→ **Supplied records**

|---|

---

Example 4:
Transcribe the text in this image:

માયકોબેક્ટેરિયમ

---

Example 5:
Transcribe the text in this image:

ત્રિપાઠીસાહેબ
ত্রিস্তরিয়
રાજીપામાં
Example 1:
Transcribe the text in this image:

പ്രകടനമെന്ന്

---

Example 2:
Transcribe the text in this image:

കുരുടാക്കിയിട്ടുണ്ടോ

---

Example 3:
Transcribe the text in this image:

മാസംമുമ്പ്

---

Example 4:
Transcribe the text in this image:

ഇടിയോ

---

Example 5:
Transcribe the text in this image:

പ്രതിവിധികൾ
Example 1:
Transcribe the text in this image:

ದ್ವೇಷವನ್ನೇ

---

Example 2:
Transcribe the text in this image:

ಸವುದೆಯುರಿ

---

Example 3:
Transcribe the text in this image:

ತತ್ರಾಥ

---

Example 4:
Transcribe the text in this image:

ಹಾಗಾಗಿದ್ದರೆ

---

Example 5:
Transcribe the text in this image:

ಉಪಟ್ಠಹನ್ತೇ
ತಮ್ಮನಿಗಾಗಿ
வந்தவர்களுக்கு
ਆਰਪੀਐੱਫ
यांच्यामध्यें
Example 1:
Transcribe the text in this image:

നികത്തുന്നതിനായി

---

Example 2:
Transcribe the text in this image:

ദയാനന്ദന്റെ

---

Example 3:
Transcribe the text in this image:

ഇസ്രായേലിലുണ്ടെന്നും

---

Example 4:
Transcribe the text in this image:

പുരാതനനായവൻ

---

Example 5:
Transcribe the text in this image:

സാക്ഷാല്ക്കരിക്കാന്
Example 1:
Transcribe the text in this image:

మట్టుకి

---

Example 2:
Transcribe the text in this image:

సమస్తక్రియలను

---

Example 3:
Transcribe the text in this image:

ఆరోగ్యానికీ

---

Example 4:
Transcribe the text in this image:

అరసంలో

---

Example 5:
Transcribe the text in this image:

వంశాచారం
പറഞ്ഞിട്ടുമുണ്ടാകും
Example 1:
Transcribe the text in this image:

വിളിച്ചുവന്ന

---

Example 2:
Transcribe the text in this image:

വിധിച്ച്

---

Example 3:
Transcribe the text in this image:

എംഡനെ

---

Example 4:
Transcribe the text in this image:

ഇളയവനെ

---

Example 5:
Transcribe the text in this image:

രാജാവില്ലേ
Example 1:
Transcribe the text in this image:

|---|

→ **Instructions for the task**
Set down the listing in full, keeping every word exactly as it is.

→ **Solution**
---

Example 4:
Transcribe the text in this image:

માયકોબેક્ટેરિયમ

---

Example 5:
Transcribe the text in this image:

ત્રિપાઠીસાહેબ
ত্রিস্তরিয়
રાજીપામાં
Example 1:
Transcribe the text in this image:

പ്രകടനമെന്ന്

---

Example 2:
Transcribe the text in this image:

കുരുടാക്കിയിട്ടുണ്ടോ

---

Example 3:
Transcribe the text in this image:

മാസംമുമ്പ്

---

Example 4:
Transcribe the text in this image:

ഇടിയോ

---

Example 5:
Transcribe the text in this image:

പ്രതിവിധികൾ
Example 1:
Transcribe the text in this image:

ದ್ವೇಷವನ್ನೇ

---

Example 2:
Transcribe the text in this image:

ಸವುದೆಯುರಿ

---

Example 3:
Transcribe the text in this image:

ತತ್ರಾಥ

---

Example 4:
Transcribe the text in this image:

ಹಾಗಾಗಿದ್ದರೆ

---

Example 5:
Transcribe the text in this image:

ಉಪಟ್ಠಹನ್ತೇ
ತಮ್ಮನಿಗಾಗಿ
வந்தவர்களுக்கு
ਆਰਪੀਐੱਫ
यांच्यामध्यें
Example 1:
Transcribe the text in this image:

നികത്തുന്നതിനായി

---

Example 2:
Transcribe the text in this image:

ദയാനന്ദന്റെ

---

Example 3:
Transcribe the text in this image:

ഇസ്രായേലിലുണ്ടെന്നും

---

Example 4:
Transcribe the text in this image:

പുരാതനനായവൻ

---

Example 5:
Transcribe the text in this image:

സാക്ഷാല്ക്കരിക്കാന്
Example 1:
Transcribe the text in this image:

మట్టుకి

---

Example 2:
Transcribe the text in this image:

సమస్తక్రియలను

---

Example 3:
Transcribe the text in this image:

ఆరోగ్యానికీ

---

Example 4:
Transcribe the text in this image:

అరసంలో

---

Example 5:
Transcribe the text in this image:

వంశాచారం
പറഞ്ഞിട്ടുമുണ്ടാകും
Example 1:
Transcribe the text in this image:

വിളിച്ചുവന്ന

---

Example 2:
Transcribe the text in this image:

വിധിച്ച്

---

Example 3:
Transcribe the text in this image:

എംഡനെ

---

Example 4:
Transcribe the text in this image:

ഇളയവനെ

---

Example 5:
Transcribe the text in this image:

രാജാവില്ലേ
Example 1:
Transcribe the text in this image:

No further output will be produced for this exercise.